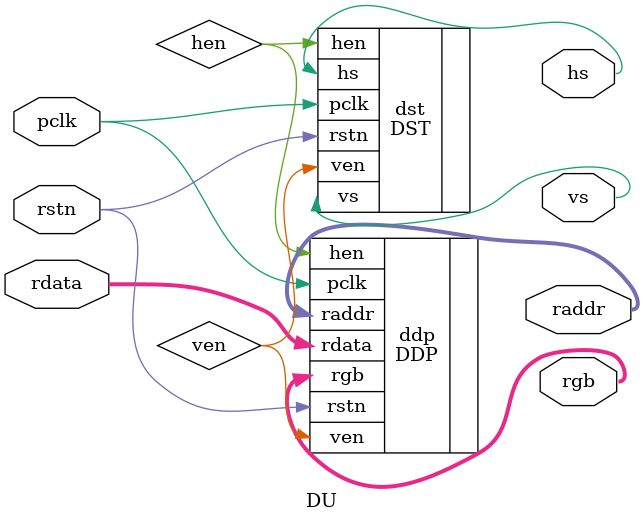
<source format=v>
`timescale 1ns / 1ps


module DU #(
    parameter DW    = 15,
    parameter H_LEN = 200,
    parameter V_LEN = 150
) (
    input               pclk,   // 时钟信号
    input               rstn,   // 复位信号，低电平有效
    input      [  11:0] rdata,  // 上一个像素对应的rgb数据。由查询画布VRAM得到。

    output     [DW-1:0] raddr,  // 当前的像素在画布VRAM中的查询地址
    output     [  11:0] rgb,    // 输出当前像素的rgb信息
    output              hs,     // 行同步（horizontal sync）
    output              vs      // 场同步（vertical sync）
);
wire hen, ven;
DDP #(DW, H_LEN, V_LEN) ddp(
    .hen(hen),
    .ven(ven),
    .rstn(rstn),
    .pclk(pclk),
    .rdata(rdata),

    .rgb(rgb),
    .raddr(raddr)
);
DST dst(
    .rstn(rstn),
    .pclk(pclk),

    .hen(hen),
    .ven(ven),
    .hs(hs),
    .vs(vs)
);
endmodule

</source>
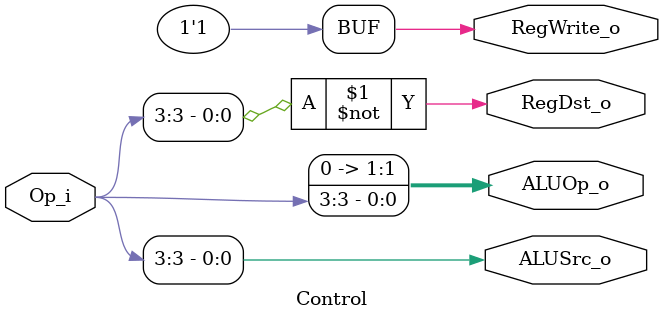
<source format=v>
module Control(
    Op_i,
    RegDst_o,
    ALUOp_o,
    ALUSrc_o,
    RegWrite_o
);

input   [5:0]   Op_i;
output          RegDst_o, ALUSrc_o, RegWrite_o;
output  [1:0]   ALUOp_o;

assign RegDst_o = ~Op_i[3];
assign ALUOp_o = {1'b0, Op_i[3]};
assign ALUSrc_o = Op_i[3];
assign RegWrite_o = 1'b1;

endmodule

</source>
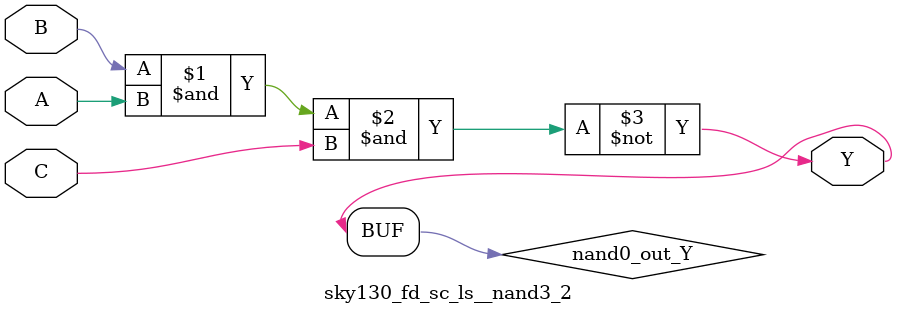
<source format=v>
module sky130_fd_sc_ls__nand3_2 (
    Y,
    A,
    B,
    C
);
    output Y;
    input  A;
    input  B;
    input  C;
    wire nand0_out_Y;
    nand nand0 (nand0_out_Y, B, A, C        );
    buf  buf0  (Y          , nand0_out_Y    );
endmodule
</source>
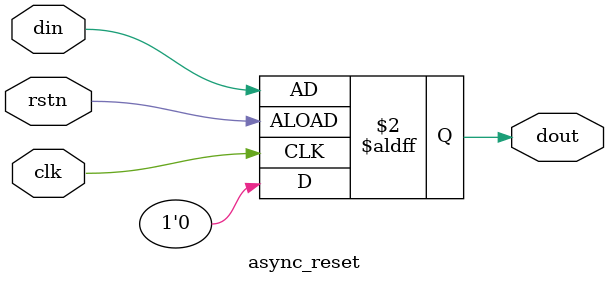
<source format=v>



module async_reset(
    input rstn,
    input clk,
    input din,
    output reg dout
  
    );
    always @(posedge clk or negedge rstn)begin
    if(rstn) dout <= 1'b0;
    else dout <=din;
   
    end
endmodule

</source>
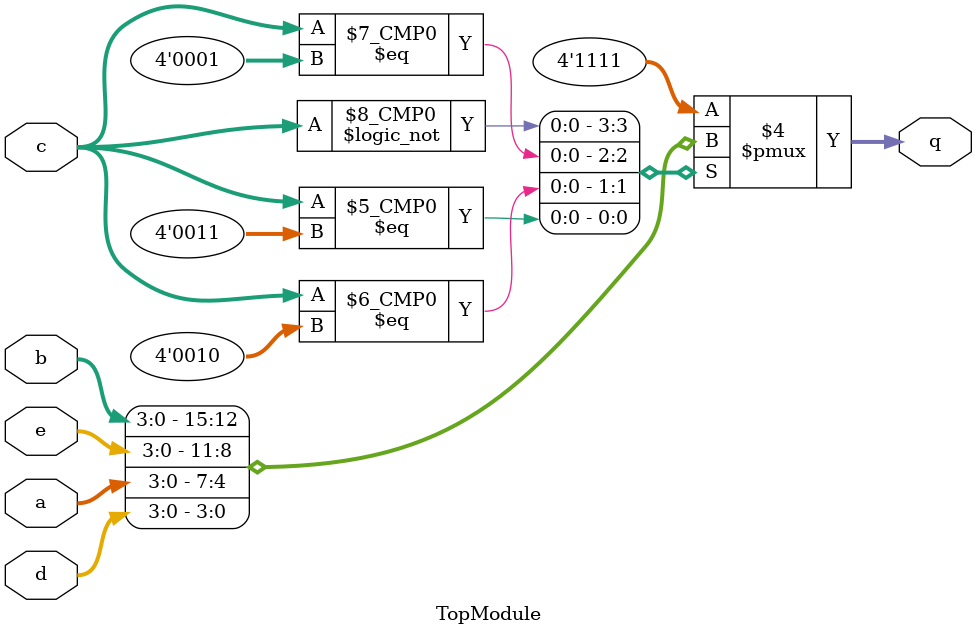
<source format=sv>

module TopModule(
    input [3:0] a,
    input [3:0] b,
    input [3:0] c,
    input [3:0] d,
    input [3:0] e,
    output reg [3:0] q
);

always @* begin
    case (c)
        4'b0000: q = b;
        4'b0001: q = e;
        4'b0010: q = a;
        4'b0011: q = d;
        4'b0100, 4'b0101, 4'b0110, 4'b0111, 4'b1000, 4'b1001, 4'b1010, 4'b1011, 4'b1100, 4'b1101: q = 4'b1111;
        default: q = 4'b1111;
    endcase
end

endmodule
</source>
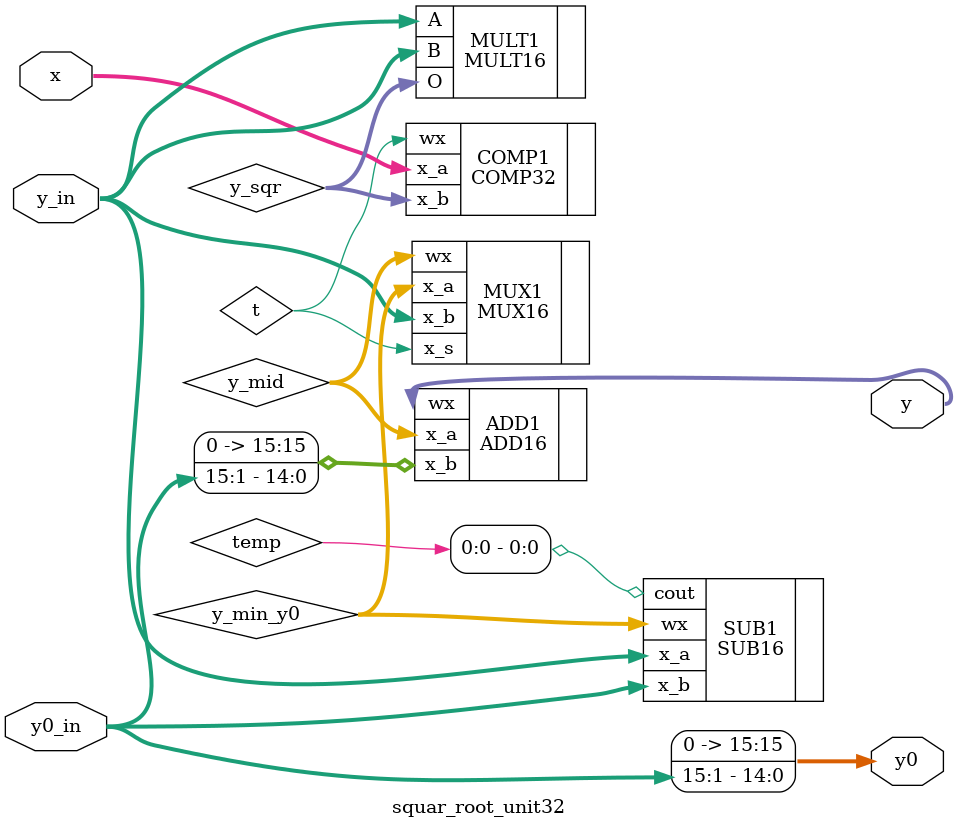
<source format=v>
module square_root_comb32(  //N=32,M=64
	input 			[31:0]		A,
	output			[15:0]	O
	);

	wire	[15:0]	Y[0:64];
	wire	[15:0]	Y0[0:64];

	assign Y[0] = {1'b1,{(15){1'b0}}};
	assign Y0[0] = {1'b1,{(15){1'b0}}};

	assign O = Y[64];

	genvar gv;
	generate
	for (gv = 0; gv < 64; gv = gv + 1)
	begin: sqr_rt
		squar_root_unit32 squar_root_unit32(
			.x(A),
			.y_in(Y[gv]),
			.y0_in(Y0[gv]),
			.y(Y[gv+1]),
			.y0(Y0[gv+1])
);
	end
	endgenerate


endmodule


module squar_root_unit32(
	input		[31:0]		x,
	input	[15:0]	y_in, y0_in,
	output	[15:0]	y, y0
);

	wire 						t;
	wire		[15:0]	y_min_y0, y_mid;
	wire		[31:0]		y_sqr;
	wire		[1:0]		temp;

	//assign	y_sqr = y_in * y_in;
	MULT16 MULT1(.A(y_in), .B(y_in), .O(y_sqr));
	//assign 	t = (y_sqr > x) ? 1 : 0;
	COMP32 COMP1(.x_a(x), .x_b(y_sqr), .wx(t));
	//assign	y_min_y0 = y_in - y0_in;
	SUB16 SUB1 (.x_a(y_in), .x_b(y0_in), .wx(y_min_y0), .cout(temp[0]));
	//assign 	y_mid = t? y_min_y0 : y_in;
	MUX16 MUX1 (.x_a(y_min_y0), .x_b(y_in), .x_s(t), .wx(y_mid));
	assign 	y0 = y0_in >> 1;
	//assign 	y = y_mid + y0;
	ADD16 ADD1 (.x_a(y_mid), .x_b(y0), .wx(y));

endmodule

</source>
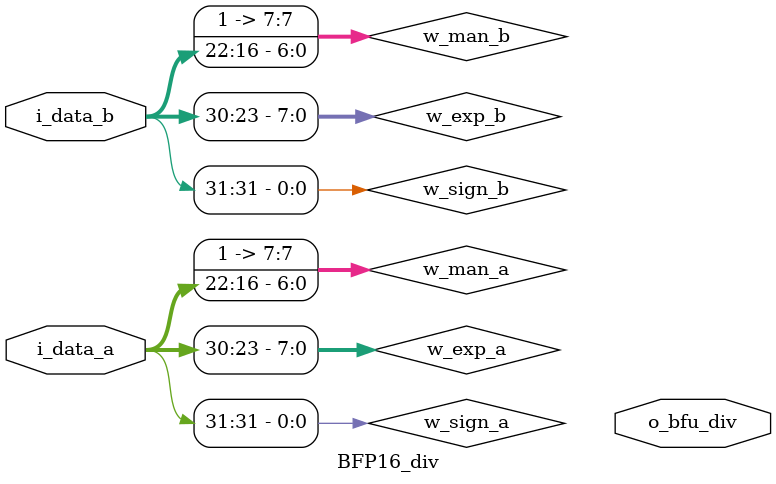
<source format=sv>
module BFP16_div #(
    parameter SIZE_DATA     = 32
)(
    input logic [SIZE_DATA-1:0]     i_data_a    ,
    input logic [SIZE_DATA-1:0]     i_data_b    ,
    output logic [SIZE_DATA-1:0]    o_bfu_div    
);

logic w_sign_a, w_sign_b;
logic [7:0] w_exp_a, w_exp_b;
logic [7:0] w_man_a, w_man_b;
assign w_sign_a = i_data_a[31];
assign w_sign_b = i_data_b[31];
assign w_exp_a  = i_data_a[30:23];
assign w_exp_b  = i_data_b[30:23];
assign w_man_a  = {1'b1, i_data_a[22:16]};
assign w_man_b  = {1'b1, i_data_b[22:16]};

endmodule

</source>
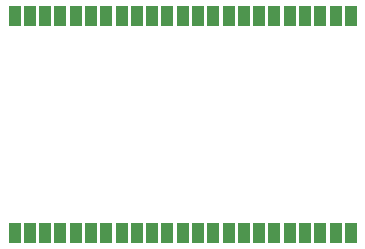
<source format=gbs>
G04*
G04 #@! TF.GenerationSoftware,Altium Limited,Altium Designer,20.0.2 (26)*
G04*
G04 Layer_Color=16711935*
%FSLAX25Y25*%
%MOIN*%
G70*
G01*
G75*
%ADD68R,0.03953X0.06709*%
D68*
X1969Y1181D02*
D03*
X7062D02*
D03*
X37623D02*
D03*
X32530D02*
D03*
X27436D02*
D03*
X22343D02*
D03*
X17249D02*
D03*
X12156D02*
D03*
X42717D02*
D03*
X47811D02*
D03*
X52906D02*
D03*
X83473D02*
D03*
X78378D02*
D03*
X73284D02*
D03*
X68189D02*
D03*
X63095D02*
D03*
X58000D02*
D03*
X88568D02*
D03*
X103851D02*
D03*
X93662D02*
D03*
X98757D02*
D03*
X108946D02*
D03*
X114040D02*
D03*
Y73622D02*
D03*
X108947D02*
D03*
X78386D02*
D03*
X83479D02*
D03*
X88573D02*
D03*
X93666D02*
D03*
X98760D02*
D03*
X103853D02*
D03*
X73292D02*
D03*
X68198D02*
D03*
X63103D02*
D03*
X32536D02*
D03*
X37630D02*
D03*
X42725D02*
D03*
X47820D02*
D03*
X52914D02*
D03*
X58009D02*
D03*
X27441D02*
D03*
X12157D02*
D03*
X22347D02*
D03*
X17252D02*
D03*
X7063D02*
D03*
X1969D02*
D03*
M02*

</source>
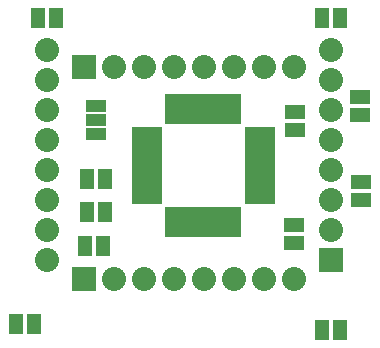
<source format=gts>
G04 (created by PCBNEW-RS274X (2011-05-25)-stable) date Tue 02 Apr 2013 03:30:14 PM PDT*
G01*
G70*
G90*
%MOIN*%
G04 Gerber Fmt 3.4, Leading zero omitted, Abs format*
%FSLAX34Y34*%
G04 APERTURE LIST*
%ADD10C,0.006000*%
%ADD11R,0.045000X0.065000*%
%ADD12R,0.065000X0.045000*%
%ADD13R,0.037700X0.098700*%
%ADD14R,0.098700X0.037700*%
%ADD15C,0.080000*%
%ADD16R,0.080000X0.080000*%
%ADD17R,0.071200X0.039700*%
G04 APERTURE END LIST*
G54D10*
G54D11*
X50094Y-28504D03*
X50694Y-28504D03*
X42220Y-36102D03*
X42820Y-36102D03*
X39897Y-38701D03*
X40497Y-38701D03*
X42259Y-34961D03*
X42859Y-34961D03*
G54D12*
X49213Y-31629D03*
X49213Y-32229D03*
G54D11*
X42259Y-33858D03*
X42859Y-33858D03*
G54D12*
X51417Y-33952D03*
X51417Y-34552D03*
X51378Y-31717D03*
X51378Y-31117D03*
G54D11*
X40645Y-28504D03*
X41245Y-28504D03*
G54D13*
X45048Y-31529D03*
X45363Y-31529D03*
X45678Y-31529D03*
X45993Y-31529D03*
X46308Y-31529D03*
X46623Y-31529D03*
X46938Y-31529D03*
X47253Y-31529D03*
X47251Y-35295D03*
X45041Y-35295D03*
X45361Y-35295D03*
X45681Y-35295D03*
X45991Y-35295D03*
X46311Y-35295D03*
X46621Y-35295D03*
X46941Y-35295D03*
G54D14*
X48041Y-32313D03*
X48041Y-32627D03*
X48041Y-32943D03*
X48041Y-33257D03*
X48041Y-33573D03*
X48041Y-33887D03*
X48041Y-34203D03*
X48041Y-34517D03*
X44261Y-32315D03*
X44261Y-32625D03*
X44261Y-32945D03*
X44261Y-33255D03*
X44261Y-33565D03*
X44261Y-33885D03*
X44261Y-34205D03*
X44261Y-34525D03*
G54D15*
X40945Y-29569D03*
X40945Y-30569D03*
X40945Y-31569D03*
X40945Y-32569D03*
X40945Y-33569D03*
X40945Y-34569D03*
X40945Y-35569D03*
X40945Y-36569D03*
G54D16*
X50394Y-36569D03*
G54D15*
X50394Y-35569D03*
X50394Y-34569D03*
X50394Y-33569D03*
X50394Y-32569D03*
X50394Y-31569D03*
X50394Y-30569D03*
X50394Y-29569D03*
G54D12*
X49173Y-35409D03*
X49173Y-36009D03*
G54D11*
X50094Y-38898D03*
X50694Y-38898D03*
G54D16*
X42169Y-30118D03*
G54D15*
X43169Y-30118D03*
X44169Y-30118D03*
X45169Y-30118D03*
X46169Y-30118D03*
X47169Y-30118D03*
X48169Y-30118D03*
X49169Y-30118D03*
G54D16*
X42169Y-37205D03*
G54D15*
X43169Y-37205D03*
X44169Y-37205D03*
X45169Y-37205D03*
X46169Y-37205D03*
X47169Y-37205D03*
X48169Y-37205D03*
X49169Y-37205D03*
G54D17*
X42559Y-31890D03*
X42559Y-31418D03*
X42559Y-32362D03*
M02*

</source>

__WRITTEN TASK__
Scan the data for the word "output" and copy every line where it shows up.

__ANSWER TO THIS TASK__
    output     [DW-1:0] raddr,  // 当前的像素在画布VRAM中的查询地址
    output     [  11:0] rgb,    // 输出当前像素的rgb信息
    output              hs,     // 行同步（horizontal sync）
    output              vs      // 场同步（vertical sync）
output          RegDst_o, ALUSrc_o, RegWrite_o;
output  [1:0]   ALUOp_o;
    output Y;
    output reg dout
    output reg [3:0] q
	output			[15:0]	O
	output	[15:0]	y, y0
    output logic [SIZE_DATA-1:0]    o_bfu_div    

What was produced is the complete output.